Reading text:
# Give It A Caption - #6



## SifuPhil (Sep 23, 2013)

Today's offering goes back to the '60's version of my favorite superhero ...



*GIVE IT A CAPTION! *


----------



## GDAD (Sep 23, 2013)

Hey Robin: This is the new FATMOBILE!!!!


----------



## Pappy (Sep 23, 2013)

To the Batcave Dumbo.....


----------



## Diwundrin (Sep 23, 2013)

Dadadadada... Elephantman!


----------



## Pappy (Sep 23, 2013)

I hope Alfred doesn't mind shoveling elephant poop.


----------



## Jillaroo (Sep 23, 2013)

_Does my bum look big on this??_


----------



## SifuPhil (Sep 23, 2013)

Diwundrin said:


> Dadadadada... Elephantman!

Task set:
1) List every distinct username that posts in the caption thread, naming each one only once.
2) Write the next part of the caption thread, picking up right after its last line.
The listing that comes next is separate material and has no link to the caption thread.

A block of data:
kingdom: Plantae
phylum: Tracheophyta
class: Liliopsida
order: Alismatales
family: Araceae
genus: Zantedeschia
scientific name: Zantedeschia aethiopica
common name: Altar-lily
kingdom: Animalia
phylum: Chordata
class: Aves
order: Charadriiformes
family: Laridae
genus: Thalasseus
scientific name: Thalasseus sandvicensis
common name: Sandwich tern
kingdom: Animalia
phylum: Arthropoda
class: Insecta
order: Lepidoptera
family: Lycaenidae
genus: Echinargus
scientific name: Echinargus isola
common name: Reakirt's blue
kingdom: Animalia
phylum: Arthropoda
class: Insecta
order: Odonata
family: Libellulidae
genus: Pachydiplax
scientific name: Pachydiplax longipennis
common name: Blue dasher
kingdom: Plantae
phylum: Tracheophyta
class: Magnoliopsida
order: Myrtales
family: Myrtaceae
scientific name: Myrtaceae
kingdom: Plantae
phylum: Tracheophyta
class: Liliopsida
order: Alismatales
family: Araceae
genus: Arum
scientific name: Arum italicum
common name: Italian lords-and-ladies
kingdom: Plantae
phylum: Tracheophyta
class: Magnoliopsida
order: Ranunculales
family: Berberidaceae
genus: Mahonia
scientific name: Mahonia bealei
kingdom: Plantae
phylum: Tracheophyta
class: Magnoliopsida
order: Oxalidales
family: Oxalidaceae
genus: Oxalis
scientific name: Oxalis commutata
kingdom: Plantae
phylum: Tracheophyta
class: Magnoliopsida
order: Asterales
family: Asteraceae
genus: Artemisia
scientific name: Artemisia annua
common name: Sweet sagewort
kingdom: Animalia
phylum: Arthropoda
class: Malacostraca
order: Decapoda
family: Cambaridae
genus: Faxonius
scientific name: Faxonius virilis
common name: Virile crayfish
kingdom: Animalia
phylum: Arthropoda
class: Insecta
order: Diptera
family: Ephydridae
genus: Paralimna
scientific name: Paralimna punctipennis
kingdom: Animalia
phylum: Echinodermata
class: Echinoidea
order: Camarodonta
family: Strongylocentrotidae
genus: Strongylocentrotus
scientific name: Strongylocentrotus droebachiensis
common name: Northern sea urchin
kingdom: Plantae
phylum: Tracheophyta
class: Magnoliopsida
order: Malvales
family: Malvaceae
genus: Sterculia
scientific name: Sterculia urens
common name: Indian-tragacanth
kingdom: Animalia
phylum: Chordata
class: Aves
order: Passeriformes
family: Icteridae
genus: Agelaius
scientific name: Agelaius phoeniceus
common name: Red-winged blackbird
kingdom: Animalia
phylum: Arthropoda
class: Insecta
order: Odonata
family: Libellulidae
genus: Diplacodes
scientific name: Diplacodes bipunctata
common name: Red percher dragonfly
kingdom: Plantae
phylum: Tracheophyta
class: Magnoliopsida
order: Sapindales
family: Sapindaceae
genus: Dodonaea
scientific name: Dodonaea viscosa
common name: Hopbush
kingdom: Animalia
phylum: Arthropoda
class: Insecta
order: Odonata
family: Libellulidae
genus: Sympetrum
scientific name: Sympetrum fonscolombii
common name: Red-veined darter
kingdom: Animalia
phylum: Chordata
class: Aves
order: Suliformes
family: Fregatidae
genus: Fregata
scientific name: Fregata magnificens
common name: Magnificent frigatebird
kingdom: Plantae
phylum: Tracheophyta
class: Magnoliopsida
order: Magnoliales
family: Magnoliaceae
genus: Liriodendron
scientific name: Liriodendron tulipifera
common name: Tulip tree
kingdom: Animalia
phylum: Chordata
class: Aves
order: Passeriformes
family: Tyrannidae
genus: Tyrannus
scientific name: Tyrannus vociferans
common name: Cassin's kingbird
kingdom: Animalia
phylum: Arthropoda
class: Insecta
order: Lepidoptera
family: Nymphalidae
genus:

Final answers:
1) SifuPhil, GDAD, Pappy, Diwundrin, Jillaroo

2)
GAHHH! I was going to say almost the exact same thing!

Okay, uh ... um ... 

"Sure, go ahead and laugh - but you should see what the JOKER is riding!"


----------



## dbeyat45 (Sep 23, 2013)

Hi Ho Silver ......


----------



## Pappy (Sep 24, 2013)

Robin....Call the Bat Dogs.......


----------



## Sid (Sep 25, 2013)

Wish that guy would get off my back. I gotta speak at the Young Republicans Club meeting in an hour.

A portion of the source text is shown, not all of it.